Ini dilakukan dengan menggunakan peta topografi, peta tipe hutan,
rencana-rencana penggunaan lahan dan peta-peta geologi dan tanah maupun
foto-foto udara. Sesudah sistem jalan untuk ditempatkan kawasan-kawasan
penjualan secara individual dipilih dari peta prioritas penebangan. Jalan-jalan
yang mungkin dapat dibuat dari jalan utama ke kawasan penjualan dipilih, suatu
garis trase dibuat pada peta topografi, dan dipindahkan dari peta ke foto
udara. Foto melengkapi informasi tertentu
yang digunakan dalam perencanaan jalan yang tidak dapat diperoleh dari
peta topografi (Paine, 1992).
Pada praktikum kemiringan lapangan
ini, kami menggunakan peta kontur, untuk menentukan kemiringan lapangan. Garis
kontur ialah sebuah garis yang digambarkan pada denah, yang menghubungkansemua
titik yang ketinggiannya sama, diatas, atau di bawah datum tertentu.

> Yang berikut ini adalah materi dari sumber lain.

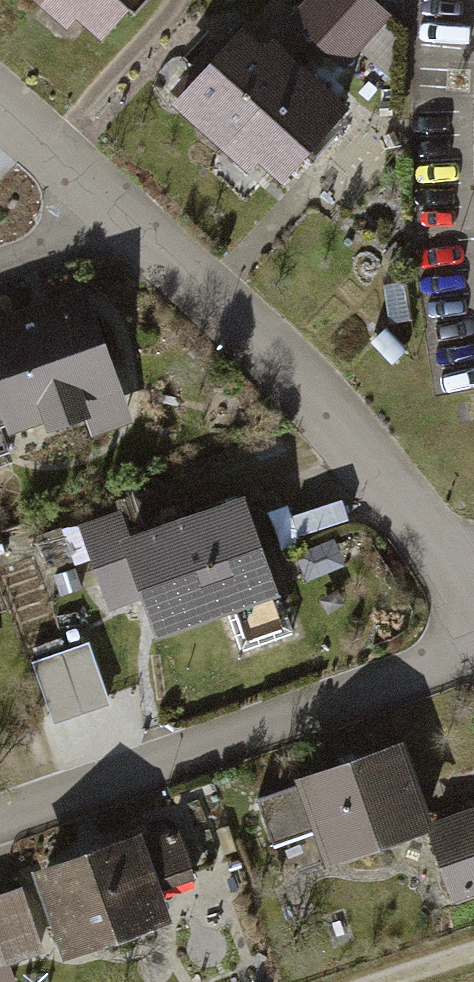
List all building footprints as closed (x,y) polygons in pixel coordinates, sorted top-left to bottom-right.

Konsep
garis kontur tersebut dapat dengan mudah
dipahami jika kita membayangkan sebuah kolam. Jika air benar-benar dalam
keadaan tenang, tepi air akan berada pada ketinggian yang sama di sekeliling
kolam, membentuk sebuah garis kontur. Jika ketinggian air diturunkan, katakanlah
5 meter, tepi air akan membentuk garis kontur kedua. Penurunan ketinggian air
selanjutnya akan menghasilkan lagi pembentukan garis kontur (Irvine, 1995).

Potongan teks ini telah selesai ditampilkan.